BRIEF: Format the lines of the rows below as a JSON list of strings, one string per line and no blank lines, from the line with "## [0.2.0] - 2018-10-09" to the line with "[利好新政--芬兰放宽国际留".
········
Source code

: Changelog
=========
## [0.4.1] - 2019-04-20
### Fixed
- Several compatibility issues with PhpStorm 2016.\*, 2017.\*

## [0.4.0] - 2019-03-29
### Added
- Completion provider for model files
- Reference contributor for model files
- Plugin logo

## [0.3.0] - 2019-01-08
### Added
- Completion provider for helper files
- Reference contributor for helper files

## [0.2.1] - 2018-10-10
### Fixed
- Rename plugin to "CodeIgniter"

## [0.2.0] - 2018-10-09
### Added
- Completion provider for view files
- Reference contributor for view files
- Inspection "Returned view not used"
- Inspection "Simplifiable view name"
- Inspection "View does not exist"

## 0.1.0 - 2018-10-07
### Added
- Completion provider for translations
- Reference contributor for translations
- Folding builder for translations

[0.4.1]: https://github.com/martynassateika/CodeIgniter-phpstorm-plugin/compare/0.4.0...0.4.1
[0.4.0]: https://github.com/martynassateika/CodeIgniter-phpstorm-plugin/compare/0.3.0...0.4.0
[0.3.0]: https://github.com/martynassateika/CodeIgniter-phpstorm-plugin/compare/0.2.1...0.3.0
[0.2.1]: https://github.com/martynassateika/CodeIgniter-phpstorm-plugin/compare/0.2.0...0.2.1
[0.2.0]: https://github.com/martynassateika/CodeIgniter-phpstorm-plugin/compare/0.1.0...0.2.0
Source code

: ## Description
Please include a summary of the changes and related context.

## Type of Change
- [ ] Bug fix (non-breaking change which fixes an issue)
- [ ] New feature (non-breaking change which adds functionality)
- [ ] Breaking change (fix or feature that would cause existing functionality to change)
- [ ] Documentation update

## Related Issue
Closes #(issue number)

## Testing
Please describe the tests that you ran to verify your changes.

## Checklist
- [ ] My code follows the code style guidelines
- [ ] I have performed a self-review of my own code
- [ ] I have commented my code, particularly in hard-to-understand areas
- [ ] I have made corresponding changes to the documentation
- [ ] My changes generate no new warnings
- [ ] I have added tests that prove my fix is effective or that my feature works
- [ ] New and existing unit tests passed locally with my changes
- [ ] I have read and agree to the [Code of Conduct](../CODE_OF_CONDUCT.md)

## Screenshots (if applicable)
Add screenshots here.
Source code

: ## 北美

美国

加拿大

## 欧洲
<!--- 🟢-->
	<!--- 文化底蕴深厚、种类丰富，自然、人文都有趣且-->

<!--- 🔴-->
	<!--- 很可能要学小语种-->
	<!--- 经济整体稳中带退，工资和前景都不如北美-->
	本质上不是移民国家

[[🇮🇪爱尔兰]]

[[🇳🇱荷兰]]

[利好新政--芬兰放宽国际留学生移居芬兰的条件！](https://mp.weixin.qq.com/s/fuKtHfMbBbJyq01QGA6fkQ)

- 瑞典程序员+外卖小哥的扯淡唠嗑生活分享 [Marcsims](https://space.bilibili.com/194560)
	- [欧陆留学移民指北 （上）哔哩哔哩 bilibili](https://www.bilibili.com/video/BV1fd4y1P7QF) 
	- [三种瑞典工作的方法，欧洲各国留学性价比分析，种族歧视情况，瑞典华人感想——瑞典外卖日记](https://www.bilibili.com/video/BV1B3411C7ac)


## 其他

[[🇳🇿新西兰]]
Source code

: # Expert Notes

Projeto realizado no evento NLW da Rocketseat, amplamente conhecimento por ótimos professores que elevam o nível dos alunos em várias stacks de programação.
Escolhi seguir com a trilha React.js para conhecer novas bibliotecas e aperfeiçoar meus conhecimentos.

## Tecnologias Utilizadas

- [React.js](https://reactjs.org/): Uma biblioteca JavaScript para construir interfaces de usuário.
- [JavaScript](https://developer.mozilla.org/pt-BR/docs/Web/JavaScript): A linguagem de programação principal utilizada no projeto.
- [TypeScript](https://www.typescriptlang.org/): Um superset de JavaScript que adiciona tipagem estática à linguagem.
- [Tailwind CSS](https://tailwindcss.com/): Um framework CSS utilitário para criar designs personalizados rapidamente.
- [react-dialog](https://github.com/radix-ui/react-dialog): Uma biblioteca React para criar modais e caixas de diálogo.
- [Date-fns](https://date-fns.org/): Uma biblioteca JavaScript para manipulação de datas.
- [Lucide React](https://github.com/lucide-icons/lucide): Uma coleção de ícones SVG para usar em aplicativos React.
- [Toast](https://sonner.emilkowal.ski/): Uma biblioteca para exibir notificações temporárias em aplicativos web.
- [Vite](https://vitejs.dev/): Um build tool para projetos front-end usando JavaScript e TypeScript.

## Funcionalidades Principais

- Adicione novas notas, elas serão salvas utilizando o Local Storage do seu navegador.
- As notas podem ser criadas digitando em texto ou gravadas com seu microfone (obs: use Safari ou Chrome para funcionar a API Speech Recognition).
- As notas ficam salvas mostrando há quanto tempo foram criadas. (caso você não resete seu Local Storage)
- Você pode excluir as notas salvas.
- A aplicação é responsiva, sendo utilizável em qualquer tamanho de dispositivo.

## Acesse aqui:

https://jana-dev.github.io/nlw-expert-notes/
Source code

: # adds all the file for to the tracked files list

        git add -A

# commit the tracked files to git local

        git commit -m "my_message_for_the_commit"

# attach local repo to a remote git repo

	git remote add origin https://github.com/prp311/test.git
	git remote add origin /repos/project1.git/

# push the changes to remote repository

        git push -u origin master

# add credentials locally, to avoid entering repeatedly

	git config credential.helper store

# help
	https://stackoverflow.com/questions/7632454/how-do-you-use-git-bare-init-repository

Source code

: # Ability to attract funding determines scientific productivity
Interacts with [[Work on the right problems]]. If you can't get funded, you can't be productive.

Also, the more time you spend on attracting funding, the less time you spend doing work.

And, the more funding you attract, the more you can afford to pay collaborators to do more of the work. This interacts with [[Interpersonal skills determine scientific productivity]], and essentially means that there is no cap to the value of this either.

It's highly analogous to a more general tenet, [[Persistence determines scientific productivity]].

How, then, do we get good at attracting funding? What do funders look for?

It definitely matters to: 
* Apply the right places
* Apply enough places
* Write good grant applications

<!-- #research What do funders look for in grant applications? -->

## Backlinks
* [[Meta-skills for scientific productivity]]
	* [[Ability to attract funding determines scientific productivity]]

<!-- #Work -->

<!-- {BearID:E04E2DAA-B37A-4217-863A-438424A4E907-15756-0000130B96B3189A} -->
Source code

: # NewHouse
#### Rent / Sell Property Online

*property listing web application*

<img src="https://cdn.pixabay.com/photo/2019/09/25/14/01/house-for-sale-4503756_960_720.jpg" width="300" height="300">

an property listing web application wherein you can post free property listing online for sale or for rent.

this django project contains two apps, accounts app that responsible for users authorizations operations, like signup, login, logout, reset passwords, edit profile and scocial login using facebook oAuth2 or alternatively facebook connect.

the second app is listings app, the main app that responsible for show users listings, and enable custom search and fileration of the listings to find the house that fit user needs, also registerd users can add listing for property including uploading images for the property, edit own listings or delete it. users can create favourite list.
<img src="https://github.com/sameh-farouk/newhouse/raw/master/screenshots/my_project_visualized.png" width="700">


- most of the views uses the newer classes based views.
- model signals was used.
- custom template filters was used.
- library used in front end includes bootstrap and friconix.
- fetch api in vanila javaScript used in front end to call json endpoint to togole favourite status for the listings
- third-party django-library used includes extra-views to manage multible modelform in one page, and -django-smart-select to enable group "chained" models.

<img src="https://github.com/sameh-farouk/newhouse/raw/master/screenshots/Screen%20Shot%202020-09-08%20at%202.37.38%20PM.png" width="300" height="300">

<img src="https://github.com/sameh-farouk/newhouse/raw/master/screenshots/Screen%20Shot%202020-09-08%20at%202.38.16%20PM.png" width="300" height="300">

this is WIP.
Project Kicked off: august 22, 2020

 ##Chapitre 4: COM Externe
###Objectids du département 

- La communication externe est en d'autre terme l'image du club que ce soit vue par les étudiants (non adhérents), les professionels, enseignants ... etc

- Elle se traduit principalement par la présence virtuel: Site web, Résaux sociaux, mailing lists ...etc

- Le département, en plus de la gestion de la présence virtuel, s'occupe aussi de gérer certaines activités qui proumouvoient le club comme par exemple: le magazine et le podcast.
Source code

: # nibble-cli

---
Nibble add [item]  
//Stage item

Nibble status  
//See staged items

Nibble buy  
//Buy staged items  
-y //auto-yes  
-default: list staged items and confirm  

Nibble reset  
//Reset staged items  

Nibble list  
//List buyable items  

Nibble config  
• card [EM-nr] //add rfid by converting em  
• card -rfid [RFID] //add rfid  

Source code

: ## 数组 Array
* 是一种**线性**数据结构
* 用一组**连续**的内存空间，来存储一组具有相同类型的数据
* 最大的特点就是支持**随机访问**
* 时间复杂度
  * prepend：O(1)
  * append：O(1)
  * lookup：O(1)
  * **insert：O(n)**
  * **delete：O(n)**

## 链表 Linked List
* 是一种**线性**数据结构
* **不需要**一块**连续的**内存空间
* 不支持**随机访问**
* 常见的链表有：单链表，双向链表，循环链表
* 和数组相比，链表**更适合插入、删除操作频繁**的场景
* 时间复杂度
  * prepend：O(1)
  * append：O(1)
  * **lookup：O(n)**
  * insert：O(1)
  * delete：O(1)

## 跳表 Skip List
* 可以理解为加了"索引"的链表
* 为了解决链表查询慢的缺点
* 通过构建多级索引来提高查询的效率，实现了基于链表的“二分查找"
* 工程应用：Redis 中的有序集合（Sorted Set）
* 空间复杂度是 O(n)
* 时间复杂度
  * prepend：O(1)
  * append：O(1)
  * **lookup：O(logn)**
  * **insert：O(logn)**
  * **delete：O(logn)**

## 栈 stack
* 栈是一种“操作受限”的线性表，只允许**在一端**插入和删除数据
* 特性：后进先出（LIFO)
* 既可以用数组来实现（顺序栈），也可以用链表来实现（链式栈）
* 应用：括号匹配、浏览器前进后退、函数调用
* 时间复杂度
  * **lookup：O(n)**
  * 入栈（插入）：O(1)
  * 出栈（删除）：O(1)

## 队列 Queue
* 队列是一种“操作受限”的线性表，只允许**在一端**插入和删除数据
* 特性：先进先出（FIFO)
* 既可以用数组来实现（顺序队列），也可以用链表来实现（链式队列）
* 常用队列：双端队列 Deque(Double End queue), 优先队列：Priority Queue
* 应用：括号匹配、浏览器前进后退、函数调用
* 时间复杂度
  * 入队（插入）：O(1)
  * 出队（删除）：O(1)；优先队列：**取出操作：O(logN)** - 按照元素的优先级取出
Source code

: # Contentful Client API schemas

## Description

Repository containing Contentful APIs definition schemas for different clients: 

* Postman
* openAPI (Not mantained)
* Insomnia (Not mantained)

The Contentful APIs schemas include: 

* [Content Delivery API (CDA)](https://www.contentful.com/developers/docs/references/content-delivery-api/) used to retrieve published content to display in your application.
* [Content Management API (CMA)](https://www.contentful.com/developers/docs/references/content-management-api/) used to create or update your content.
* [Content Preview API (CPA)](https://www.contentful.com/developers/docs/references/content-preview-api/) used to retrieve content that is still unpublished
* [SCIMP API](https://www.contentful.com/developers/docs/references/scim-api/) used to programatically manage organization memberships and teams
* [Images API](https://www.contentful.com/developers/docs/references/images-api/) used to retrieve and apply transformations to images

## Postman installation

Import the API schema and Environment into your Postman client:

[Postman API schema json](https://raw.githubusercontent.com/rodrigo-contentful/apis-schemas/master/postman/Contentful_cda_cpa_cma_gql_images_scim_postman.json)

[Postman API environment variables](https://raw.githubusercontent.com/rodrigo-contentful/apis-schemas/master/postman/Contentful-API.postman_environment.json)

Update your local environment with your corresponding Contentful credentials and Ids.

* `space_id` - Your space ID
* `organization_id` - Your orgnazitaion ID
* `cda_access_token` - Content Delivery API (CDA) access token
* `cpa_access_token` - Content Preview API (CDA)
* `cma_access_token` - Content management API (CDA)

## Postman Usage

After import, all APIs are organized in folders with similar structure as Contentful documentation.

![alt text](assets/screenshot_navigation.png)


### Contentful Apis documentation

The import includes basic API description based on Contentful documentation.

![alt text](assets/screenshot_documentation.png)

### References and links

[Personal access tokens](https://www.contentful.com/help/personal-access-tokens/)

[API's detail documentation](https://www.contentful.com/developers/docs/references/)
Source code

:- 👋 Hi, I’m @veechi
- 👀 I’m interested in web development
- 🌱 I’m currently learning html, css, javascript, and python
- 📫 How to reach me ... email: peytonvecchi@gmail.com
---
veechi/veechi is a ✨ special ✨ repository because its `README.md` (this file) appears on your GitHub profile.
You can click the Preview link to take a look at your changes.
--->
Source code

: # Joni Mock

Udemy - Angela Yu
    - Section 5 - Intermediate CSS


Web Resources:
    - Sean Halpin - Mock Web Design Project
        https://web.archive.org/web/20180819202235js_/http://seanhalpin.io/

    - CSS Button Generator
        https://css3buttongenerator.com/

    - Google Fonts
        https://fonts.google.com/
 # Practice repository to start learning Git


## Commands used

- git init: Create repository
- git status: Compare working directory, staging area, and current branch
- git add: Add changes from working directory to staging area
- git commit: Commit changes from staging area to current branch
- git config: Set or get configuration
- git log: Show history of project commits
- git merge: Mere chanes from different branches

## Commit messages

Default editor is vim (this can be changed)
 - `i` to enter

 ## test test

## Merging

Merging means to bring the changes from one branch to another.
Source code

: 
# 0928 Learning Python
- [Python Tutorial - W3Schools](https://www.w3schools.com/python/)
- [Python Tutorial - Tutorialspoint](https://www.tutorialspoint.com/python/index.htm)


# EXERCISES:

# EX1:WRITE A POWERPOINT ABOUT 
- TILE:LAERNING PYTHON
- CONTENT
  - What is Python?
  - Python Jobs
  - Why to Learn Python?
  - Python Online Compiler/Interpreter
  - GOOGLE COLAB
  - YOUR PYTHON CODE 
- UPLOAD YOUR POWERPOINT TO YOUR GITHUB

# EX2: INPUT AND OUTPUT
········
THE COMPLETED TASK:
[
  "## [0.2.0] - 2018-10-09",
  "### Added",
  "- Completion provider for view files",
  "- Reference contributor for view files",
  "- Inspection \"Returned view not used\"",
  "- Inspection \"Simplifiable view name\"",
  "- Inspection \"View does not exist\"",
  "## 0.1.0 - 2018-10-07",
  "### Added",
  "- Completion provider for translations",
  "- Reference contributor for translations",
  "- Folding builder for translations",
  "[0.4.1]: https://github.com/martynassateika/CodeIgniter-phpstorm-plugin/compare/0.4.0...0.4.1",
  "[0.4.0]: https://github.com/martynassateika/CodeIgniter-phpstorm-plugin/compare/0.3.0...0.4.0",
  "[0.3.0]: https://github.com/martynassateika/CodeIgniter-phpstorm-plugin/compare/0.2.1...0.3.0",
  "[0.2.1]: https://github.com/martynassateika/CodeIgniter-phpstorm-plugin/compare/0.2.0...0.2.1",
  "[0.2.0]: https://github.com/martynassateika/CodeIgniter-phpstorm-plugin/compare/0.1.0...0.2.0",
  "Source code",
  ": ## Description",
  "Please include a summary of the changes and related context.",
  "## Type of Change",
  "- [ ] Bug fix (non-breaking change which fixes an issue)",
  "- [ ] New feature (non-breaking change which adds functionality)",
  "- [ ] Breaking change (fix or feature that would cause existing functionality to change)",
  "- [ ] Documentation update",
  "## Related Issue",
  "Closes #(issue number)",
  "## Testing",
  "Please describe the tests that you ran to verify your changes.",
  "## Checklist",
  "- [ ] My code follows the code style guidelines",
  "- [ ] I have performed a self-review of my own code",
  "- [ ] I have commented my code, particularly in hard-to-understand areas",
  "- [ ] I have made corresponding changes to the documentation",
  "- [ ] My changes generate no new warnings",
  "- [ ] I have added tests that prove my fix is effective or that my feature works",
  "- [ ] New and existing unit tests passed locally with my changes",
  "- [ ] I have read and agree to the [Code of Conduct](../CODE_OF_CONDUCT.md)",
  "## Screenshots (if applicable)",
  "Add screenshots here.",
  "Source code",
  ": ## 北美",
  "美国",
  "加拿大",
  "## 欧洲",
  "<!--- 🟢-->",
  "\t<!--- 文化底蕴深厚、种类丰富，自然、人文都有趣且-->",
  "<!--- 🔴-->",
  "\t<!--- 很可能要学小语种-->",
  "\t<!--- 经济整体稳中带退，工资和前景都不如北美-->",
  "\t本质上不是移民国家",
  "[[🇮🇪爱尔兰]]",
  "[[🇳🇱荷兰]]",
  "[利好新政--芬兰放宽国际留学生移居芬兰的条件！](https://mp.weixin.qq.com/s/fuKtHfMbBbJyq01QGA6fkQ)"
]